Income Tax Return filing: ITR non-filers may be subject to higher rate of TDS

Updated: Feb 03, 2021 12:42 PM

The new provisions of Section 206AB/ Section 206CCA are applicable on all non-salary payments, except certain very limited specific provisions where TDS is required to be deduced on winnings from lottery, winnings from horse races, income from investment in securitisation trust or TDS on cash withdrawals from banks (introduced last year).

In absence of furnishing such evidence, the customers would have no choice but to deduct TDS at double the normal rate of TDS, with a minimum 5% rate.

By Shailesh Kumar

WHILE THE GOVERNMENT has presented a brave expansionary budget, proposing massive increase in expenditure under various heads, it has continued its efforts to increase taxpayers/ tax filers base and introduced several provisions to improve tax compliance.

TDS at higher rate

One of such provisions, introduced in the Budget is Section 206AB in Income Tax Act, which provides that now customers/ payers will need to deduct higher rate of TDS (as high as twice the normal rate, subject to minimum 5% TDS rate) from their vendors, if such vendors have not filed their ITR for two consecutive years immediately preceding the relevant financial year, for which due date for filing the ITR is already expired and aggregate amount of TDS/ TCS for such vendor in each of these two years is at least Rs 50,000. Similar provision is introduced as Section 206CCA, for the TCS.
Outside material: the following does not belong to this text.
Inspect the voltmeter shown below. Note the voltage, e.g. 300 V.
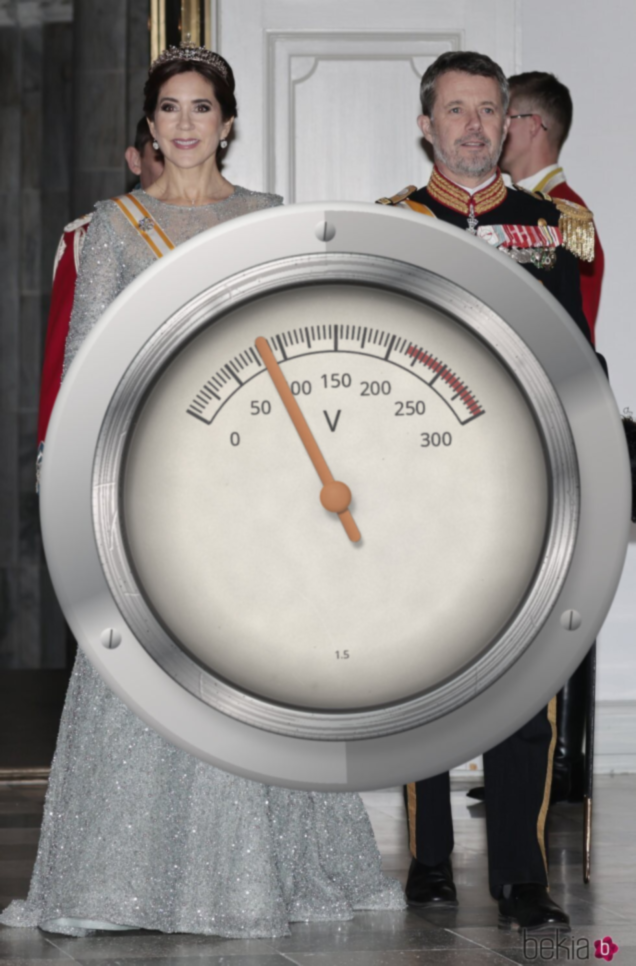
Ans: 85 V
The new provisions of Section 206AB/ Section 206CCA are applicable on all non-salary payments, except certain very limited specific provisions where TDS is required to be deduced on winnings from lottery, winnings from horse races, income from investment in securitisation trust or TDS on cash withdrawals from banks (introduced last year). The implications of these new provisions could be significant, as all contractors, freelancers, professionals, brokers, agents, etc., would now be required to furnish evidence of having filed ITR for earlier years to their customers in order to avail normal rate of TDS. In absence of furnishing such evidence, the customers would have no choice but to deduct TDS at double the normal rate of TDS, with a minimum 5% rate.

Increase in compliance burden

This may increase compliance burden of all the payers significantly, to collect necessary evidence from their vendors, regarding ITR filed by them for earlier years. Many vendors may not even wish to share details of their ITR with their customers. In such a case, either the vendor will have to suffer higher TDS or commercially the cost of extra TDS may need to be borne by the customer. Thus, practically, the new provisions will certainly increase the compliance burden for the taxpayers. It may be noted that non-residents, not having a permanent establishment in India are spared from this provision and therefore, NRIs having no presence in India but entitled to receive non-salary income from India may not be affected by this provision.

The intention of the government appears to be in making customers themselves force their vendors to comply with income tax provisions and file their ITR and its determination to increase income tax compliance. However, it may create a significant compliance burden for taxpayers having a large number of vendors, to whom such provisions would apply. We will need to wait and see how industry reacts to this provision and complies with the same.